2013年4月19日金曜日

ホワイトアスパラとグリンピース


「缶詰と生でこんなに違っていいのか!」

と、私が感じる双璧が、ホワイトアスパラとグリンピースだ。
それは時代もありました。

私の幼少時代(45年前頃)、私のおじいちゃんはホワイトアスパラが大好物だった。今のように生では売ってない。缶詰だ。缶切りで細長い缶を開け、トロトロ のホワイトアスパラを箸でとってそのままを旨そうに頬張っていた。「タケシ、お前も食べろ」と言われて何度か食べたが、ダメだった。その臭いがダメだった。たぶん缶の臭いだったと思う。だから、「何でおじいちゃんはこんなのが好きなんだろう?」とずぅーっと疑問だった。おじいちゃんちでなくても、当時アスパラと言えば、イコールこの缶詰のホワイトアスパラだった。おぼろげな記憶ながら、グリーンアスパラさえ生はなかったように思う。

また、その頃の我が家の家業は、中華料理店だった。
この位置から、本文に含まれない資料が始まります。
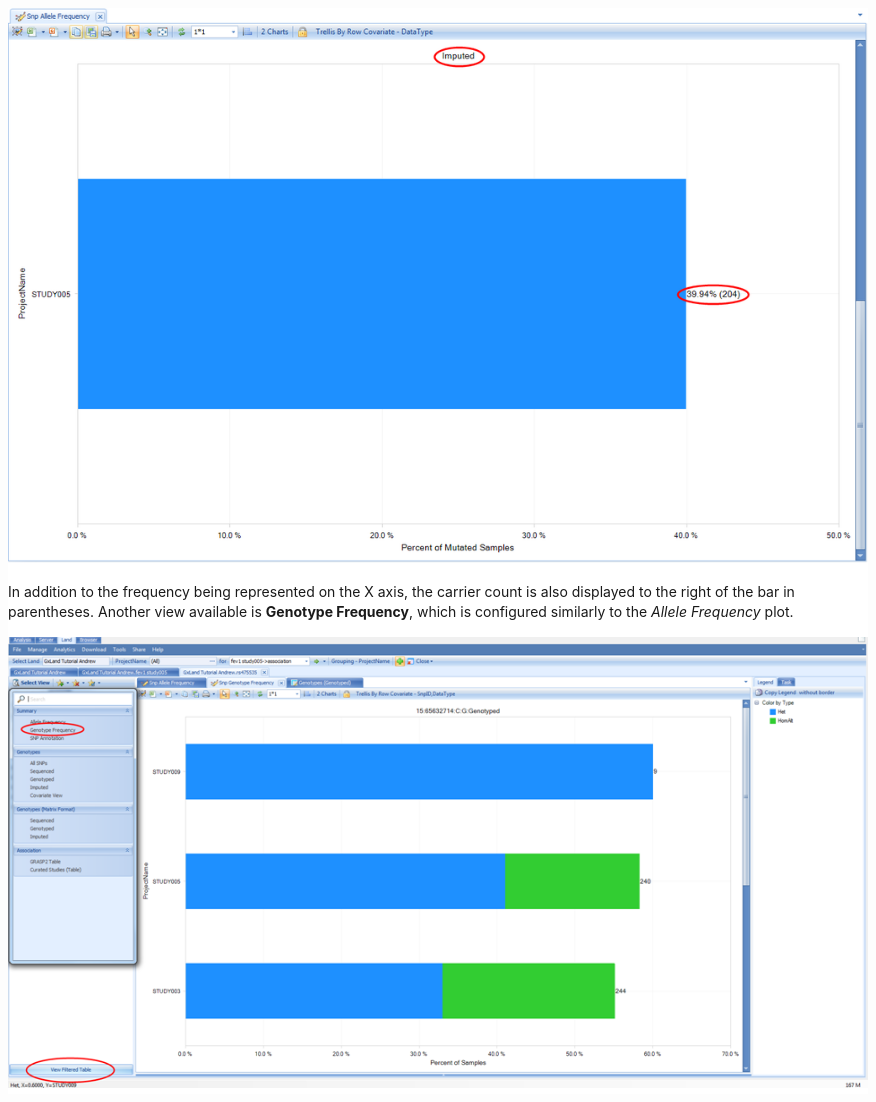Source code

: ![Image58_png](images/image58.png)

In addition to the frequency being represented on the X axis, the carrier count is also displayed to the right of the bar in parentheses. Another view available is **Genotype Frequency**, which is configured similarly to the *Allele Frequency* plot.

![Image59_png](images/image59.png)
缶詰のグリンピースは、チャーハンの中に混ざっていたり、またあるときは芙蓉蟹のあんの上にポツンと2〜3粒、飾りでのってたりしていた。そのグリンピースがあまりに味気なく嫌いだった。これはホワイトアスパラと違って、特に誰かにおいしいとすすめられたワケではない。ただ、当時としては、ホワイトアスパラと同様、グリンピースも「こういうもの」だと思っていた。

しかし、おそらく20年ぐらい前からは、どちらも普通に生で買えるようになった。昔の缶詰とのギャップも手伝ってか、どちらも何とおいしいこと。初めて生を調理したホワイトアスパラやグリンピースは、まさに「目から鱗」のおいしさだった。45年前との比較だから、今の缶詰はもっとおいしいのかも知れないけれど。

チャーハンのグリンピースは、飾り程度か少しの食感のアクセントだったと思う。でも、缶詰のホワイトアスパラについては、この歳になってふと考えるときがある。もしおじいちゃんが、缶詰より先に生を調理したものをどこかで食べていて、後から缶詰を食べるときにそれを思い出しながら食べてたかも知れないと。でなければ、あんなに旨そうに食べただろうか? と思うからだ。さらに、もしそうだとしたら、当時としてはそれはかなりレアなことだったハズだから、それはどんな特別な事情があった んだろう・・・・、と妄想するのだ。

こないだ、一週間前、デパ地下でホワイトアスパラを見つけて、思わず買ってしまった。先述の缶詰とのギャップもあるが、私が高校一年のときに亡くなったおじいちゃんのことを思い出すということもある。

グリンピースもそろそろ出始める。何とか、死ぬ前までに、少なくとも缶詰で食べた以上の量の、生から調理したものを食べないと、ホワイトアスパラとグリンピースに失礼だ・・・・なんて食い意地を張りたくなるぐらい、今は好物だ。